Она только глянула на него. И сказала решительно:
— Если хочешь здесь заночевать, уплати сорок пфеннигов. Но лучше я приплачу тебе пятьдесят и ступай в городскую ночлежку.
Он рассмеялся. Казалось, он злобно потешается над ней:
— В городской ночлежке, Эвхен, спрашивают документы, а у меня, к сожалению… У тебя-то, конечно, есть документы, не правда ли? Какая солидная у меня сестра, верно?

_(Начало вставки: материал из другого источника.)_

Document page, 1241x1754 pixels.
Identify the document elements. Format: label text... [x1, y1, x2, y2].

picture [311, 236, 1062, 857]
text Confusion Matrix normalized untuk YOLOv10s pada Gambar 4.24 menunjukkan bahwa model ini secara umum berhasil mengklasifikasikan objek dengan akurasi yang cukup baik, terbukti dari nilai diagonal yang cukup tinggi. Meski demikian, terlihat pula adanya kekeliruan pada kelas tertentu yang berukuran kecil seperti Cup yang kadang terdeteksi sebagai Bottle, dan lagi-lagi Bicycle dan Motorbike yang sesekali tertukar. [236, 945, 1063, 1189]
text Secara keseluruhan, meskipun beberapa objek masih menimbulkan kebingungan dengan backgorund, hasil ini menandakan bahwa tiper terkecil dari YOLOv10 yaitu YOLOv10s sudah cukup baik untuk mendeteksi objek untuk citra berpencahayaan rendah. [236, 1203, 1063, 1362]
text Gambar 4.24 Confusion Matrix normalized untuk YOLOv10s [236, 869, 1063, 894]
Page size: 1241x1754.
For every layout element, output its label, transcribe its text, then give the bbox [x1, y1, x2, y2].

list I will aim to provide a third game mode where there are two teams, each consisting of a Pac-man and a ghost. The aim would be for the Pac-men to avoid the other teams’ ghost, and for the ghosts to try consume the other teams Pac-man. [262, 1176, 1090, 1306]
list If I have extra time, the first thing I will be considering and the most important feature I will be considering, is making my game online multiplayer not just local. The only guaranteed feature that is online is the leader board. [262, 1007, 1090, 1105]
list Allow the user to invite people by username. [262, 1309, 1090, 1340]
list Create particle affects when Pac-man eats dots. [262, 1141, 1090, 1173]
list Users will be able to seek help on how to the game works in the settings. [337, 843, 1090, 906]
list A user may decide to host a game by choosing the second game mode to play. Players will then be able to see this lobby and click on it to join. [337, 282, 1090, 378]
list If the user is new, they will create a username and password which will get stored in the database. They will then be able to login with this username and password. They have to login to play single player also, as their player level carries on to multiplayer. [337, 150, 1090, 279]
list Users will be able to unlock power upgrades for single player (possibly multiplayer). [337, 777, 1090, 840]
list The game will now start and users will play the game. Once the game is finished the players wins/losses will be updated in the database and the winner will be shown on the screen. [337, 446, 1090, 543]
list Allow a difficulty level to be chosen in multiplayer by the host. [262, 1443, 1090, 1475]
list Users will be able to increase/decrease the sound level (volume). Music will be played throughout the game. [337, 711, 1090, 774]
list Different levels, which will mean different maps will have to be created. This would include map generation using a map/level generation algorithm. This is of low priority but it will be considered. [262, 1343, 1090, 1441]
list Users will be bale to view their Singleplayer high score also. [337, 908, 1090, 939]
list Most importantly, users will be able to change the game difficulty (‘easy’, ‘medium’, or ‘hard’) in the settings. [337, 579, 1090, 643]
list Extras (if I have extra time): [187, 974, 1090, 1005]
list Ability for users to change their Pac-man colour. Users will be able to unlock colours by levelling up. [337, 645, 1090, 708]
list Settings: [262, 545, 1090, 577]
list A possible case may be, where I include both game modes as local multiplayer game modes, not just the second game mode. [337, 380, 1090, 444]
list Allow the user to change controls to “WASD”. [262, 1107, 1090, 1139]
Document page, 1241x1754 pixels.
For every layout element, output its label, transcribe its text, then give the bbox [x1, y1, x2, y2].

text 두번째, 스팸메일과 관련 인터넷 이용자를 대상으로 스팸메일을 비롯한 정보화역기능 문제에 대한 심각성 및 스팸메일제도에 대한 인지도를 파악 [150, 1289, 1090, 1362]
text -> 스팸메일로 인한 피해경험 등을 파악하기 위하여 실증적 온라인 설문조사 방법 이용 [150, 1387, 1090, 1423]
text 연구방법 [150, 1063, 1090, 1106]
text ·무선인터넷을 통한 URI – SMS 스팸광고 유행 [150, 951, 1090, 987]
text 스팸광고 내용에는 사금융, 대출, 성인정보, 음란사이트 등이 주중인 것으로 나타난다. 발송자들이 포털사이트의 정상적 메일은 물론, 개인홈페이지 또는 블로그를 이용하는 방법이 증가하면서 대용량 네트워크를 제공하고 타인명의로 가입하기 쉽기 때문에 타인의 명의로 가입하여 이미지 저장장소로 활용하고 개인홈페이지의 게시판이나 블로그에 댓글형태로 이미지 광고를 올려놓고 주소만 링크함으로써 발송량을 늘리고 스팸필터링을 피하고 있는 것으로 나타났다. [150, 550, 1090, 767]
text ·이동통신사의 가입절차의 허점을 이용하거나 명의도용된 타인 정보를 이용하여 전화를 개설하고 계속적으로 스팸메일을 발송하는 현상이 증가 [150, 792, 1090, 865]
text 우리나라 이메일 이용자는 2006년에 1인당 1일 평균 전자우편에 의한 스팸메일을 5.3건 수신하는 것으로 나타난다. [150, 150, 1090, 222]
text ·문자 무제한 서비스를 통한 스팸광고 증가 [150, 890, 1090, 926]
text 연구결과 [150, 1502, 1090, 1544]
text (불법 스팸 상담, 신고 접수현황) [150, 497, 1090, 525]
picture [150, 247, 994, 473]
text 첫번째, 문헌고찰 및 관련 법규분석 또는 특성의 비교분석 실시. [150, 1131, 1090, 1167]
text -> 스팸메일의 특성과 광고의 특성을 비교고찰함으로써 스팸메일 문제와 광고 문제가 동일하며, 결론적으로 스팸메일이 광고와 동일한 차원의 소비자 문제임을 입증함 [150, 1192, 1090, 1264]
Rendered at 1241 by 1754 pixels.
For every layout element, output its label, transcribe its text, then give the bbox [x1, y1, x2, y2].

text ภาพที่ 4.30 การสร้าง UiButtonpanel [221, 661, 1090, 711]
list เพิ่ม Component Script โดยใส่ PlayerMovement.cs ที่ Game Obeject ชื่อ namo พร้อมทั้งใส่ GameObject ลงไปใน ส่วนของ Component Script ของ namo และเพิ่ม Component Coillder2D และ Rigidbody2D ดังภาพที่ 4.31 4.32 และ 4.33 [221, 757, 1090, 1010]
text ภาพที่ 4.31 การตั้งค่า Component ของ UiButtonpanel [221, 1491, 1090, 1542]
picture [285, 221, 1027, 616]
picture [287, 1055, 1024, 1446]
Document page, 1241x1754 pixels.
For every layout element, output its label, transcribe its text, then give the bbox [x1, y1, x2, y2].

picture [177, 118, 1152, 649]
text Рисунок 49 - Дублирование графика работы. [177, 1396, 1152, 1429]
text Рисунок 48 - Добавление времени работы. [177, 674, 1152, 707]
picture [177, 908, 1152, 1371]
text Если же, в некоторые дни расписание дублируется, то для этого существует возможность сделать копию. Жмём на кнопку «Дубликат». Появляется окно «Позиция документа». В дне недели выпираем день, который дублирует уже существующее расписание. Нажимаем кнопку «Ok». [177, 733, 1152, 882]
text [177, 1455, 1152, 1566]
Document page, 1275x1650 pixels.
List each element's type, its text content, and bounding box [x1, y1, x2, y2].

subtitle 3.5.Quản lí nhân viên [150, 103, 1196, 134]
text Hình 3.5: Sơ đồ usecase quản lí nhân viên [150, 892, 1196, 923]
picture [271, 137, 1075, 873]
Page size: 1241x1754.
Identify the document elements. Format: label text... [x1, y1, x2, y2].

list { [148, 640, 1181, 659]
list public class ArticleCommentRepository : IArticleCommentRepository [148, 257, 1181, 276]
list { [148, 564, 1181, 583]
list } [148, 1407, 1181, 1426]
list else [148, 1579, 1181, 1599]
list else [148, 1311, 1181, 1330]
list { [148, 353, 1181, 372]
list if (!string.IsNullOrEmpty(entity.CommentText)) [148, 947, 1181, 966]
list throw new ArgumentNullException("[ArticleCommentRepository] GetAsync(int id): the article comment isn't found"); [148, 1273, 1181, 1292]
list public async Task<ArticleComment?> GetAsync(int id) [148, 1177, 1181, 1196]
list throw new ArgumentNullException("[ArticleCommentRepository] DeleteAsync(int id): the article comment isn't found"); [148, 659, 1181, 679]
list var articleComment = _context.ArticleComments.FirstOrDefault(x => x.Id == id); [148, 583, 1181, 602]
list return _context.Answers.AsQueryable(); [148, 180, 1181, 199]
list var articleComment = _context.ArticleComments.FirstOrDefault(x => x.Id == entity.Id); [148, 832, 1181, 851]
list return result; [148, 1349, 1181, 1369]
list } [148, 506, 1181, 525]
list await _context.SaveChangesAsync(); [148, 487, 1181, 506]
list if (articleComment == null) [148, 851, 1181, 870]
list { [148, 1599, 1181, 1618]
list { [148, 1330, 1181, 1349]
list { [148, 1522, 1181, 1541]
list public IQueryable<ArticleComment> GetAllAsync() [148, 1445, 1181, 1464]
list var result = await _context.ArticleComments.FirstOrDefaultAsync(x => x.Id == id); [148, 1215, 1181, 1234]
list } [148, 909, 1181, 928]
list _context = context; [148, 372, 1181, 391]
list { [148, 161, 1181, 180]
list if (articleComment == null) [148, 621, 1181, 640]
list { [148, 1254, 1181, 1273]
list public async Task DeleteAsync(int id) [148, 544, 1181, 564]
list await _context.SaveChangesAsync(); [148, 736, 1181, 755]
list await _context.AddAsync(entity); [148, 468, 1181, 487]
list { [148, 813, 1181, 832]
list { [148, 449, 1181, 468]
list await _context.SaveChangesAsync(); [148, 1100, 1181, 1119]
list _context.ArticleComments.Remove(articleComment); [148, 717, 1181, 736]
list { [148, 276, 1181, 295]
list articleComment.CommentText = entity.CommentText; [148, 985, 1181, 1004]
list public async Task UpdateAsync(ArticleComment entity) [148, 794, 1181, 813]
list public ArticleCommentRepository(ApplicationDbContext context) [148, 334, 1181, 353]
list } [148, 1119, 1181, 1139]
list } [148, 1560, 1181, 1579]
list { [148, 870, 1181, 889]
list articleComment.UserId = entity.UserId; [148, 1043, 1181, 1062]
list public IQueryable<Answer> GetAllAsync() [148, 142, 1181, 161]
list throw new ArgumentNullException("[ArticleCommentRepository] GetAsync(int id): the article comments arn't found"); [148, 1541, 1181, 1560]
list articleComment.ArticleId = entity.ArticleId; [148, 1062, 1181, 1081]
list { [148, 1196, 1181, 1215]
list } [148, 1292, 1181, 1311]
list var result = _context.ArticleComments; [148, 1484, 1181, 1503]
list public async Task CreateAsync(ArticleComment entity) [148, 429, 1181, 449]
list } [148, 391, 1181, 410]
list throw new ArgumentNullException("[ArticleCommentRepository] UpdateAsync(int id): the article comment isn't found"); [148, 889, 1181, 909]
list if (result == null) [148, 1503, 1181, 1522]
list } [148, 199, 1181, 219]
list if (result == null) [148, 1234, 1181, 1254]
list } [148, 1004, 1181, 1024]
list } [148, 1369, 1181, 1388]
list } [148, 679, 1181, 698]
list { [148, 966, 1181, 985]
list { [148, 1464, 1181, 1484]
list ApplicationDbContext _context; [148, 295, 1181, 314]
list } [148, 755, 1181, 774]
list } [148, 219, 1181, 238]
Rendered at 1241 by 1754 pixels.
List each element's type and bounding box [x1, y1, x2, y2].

— Да, у меня есть документы, — сказала она решительно. — А ты мне здесь совсем не нужен. Ты еще ни одному человеку не сделал хорошего. Ступай-ка подобру-поздорову, у нас тебе не ночевать.
— Что? Что такое? — послышался скрипучий голос Эйгена. — Кого это ты гонишь, дура? У нас еще есть свободные места. Кровати прима… Не хуже, чем у Фрица Адлона…
— Это мой брат, Эйген, я не хочу, чтоб он…
— Ты не хочешь? А какое ты имеешь право хотеть или не хотеть? Привет, шурин! Уж не тот ли это, что тогда на Фридрихштрассе мне на ногу наступил? Опять явился спасать сестрицу?
— Нет, — сказал Эрих. — Я — совсем другой брат…
— Вот как? Ну так я тебе скажу, что вся ваша семейка у меня в печенках сидит, и никаких дел с вами я иметь не желаю. Все вы дерьмо на дерьме. Хватит с меня этой паршивой бабы! Проваливай, шурин, на сей раз она права…
— Вас ведь зовут Эйген Баст? — спросил Эрих, не двигаясь с места и, видимо, нимало не обескураженный столь любезным приемом. Он сказал это своим сдобным, въедливым, протяжным голосом. — Так это вас в свое время защищал советник юстиции Майер?
— Защищал, говоришь? Меня он угробил, он твою сестрицу, эту шлюху, защищал. Меня и сейчас душит злоба, как о нем вспомню…
— Вот, вот… Так я себе и представлял…
— Но если ты думаешь, что это для тебя рекомендация… Если ты думаешь, что мы тебя пустим ночевать… И мечтать не моги… Я знаю, ты уже тогда с этим подлецом спекулянничал…
— Вот именно… А потом он меня засыпал…
— Как, и тебя тоже? Слышь, курва, он и брата твоего засыпал… После того как тебя вызволил… Славный же, должно быть, у тебя братец…
— А не могли бы мы где-нибудь спокойно побеседовать, господин Баст?
— Смотри, Эйген, не связывайся с Эрихом! Нет человека, которому бы он не напакостил…
— Твое дело слушаться и помалкивать… Оставайся тут и следи за всем. Пойдем, шурин, другой такой стервы, как твоя сестра, свет не видывал, и чего только я с ней связался…
Так произошло вселение Эриха в квартиру Бастов.
Он вселился к ним и со свойственной ему цепкостью так у них и остался. Нет, его не поместили в подвале, с обычными клиентами. Хотя Эва была убеждена, что Эрих явился к ним без гроша в кармане, хоть он, казалось, ничем не был занят и не участвовал ни в одном из предприятий Эйгена Баста, несмотря на это, он у них остался. Эйген Баст нашел своего хозяина, человека, превосходившего его в хитрости и отчаянности, и это не только не раздражало Эйгена, напротив, он еще этому радовался!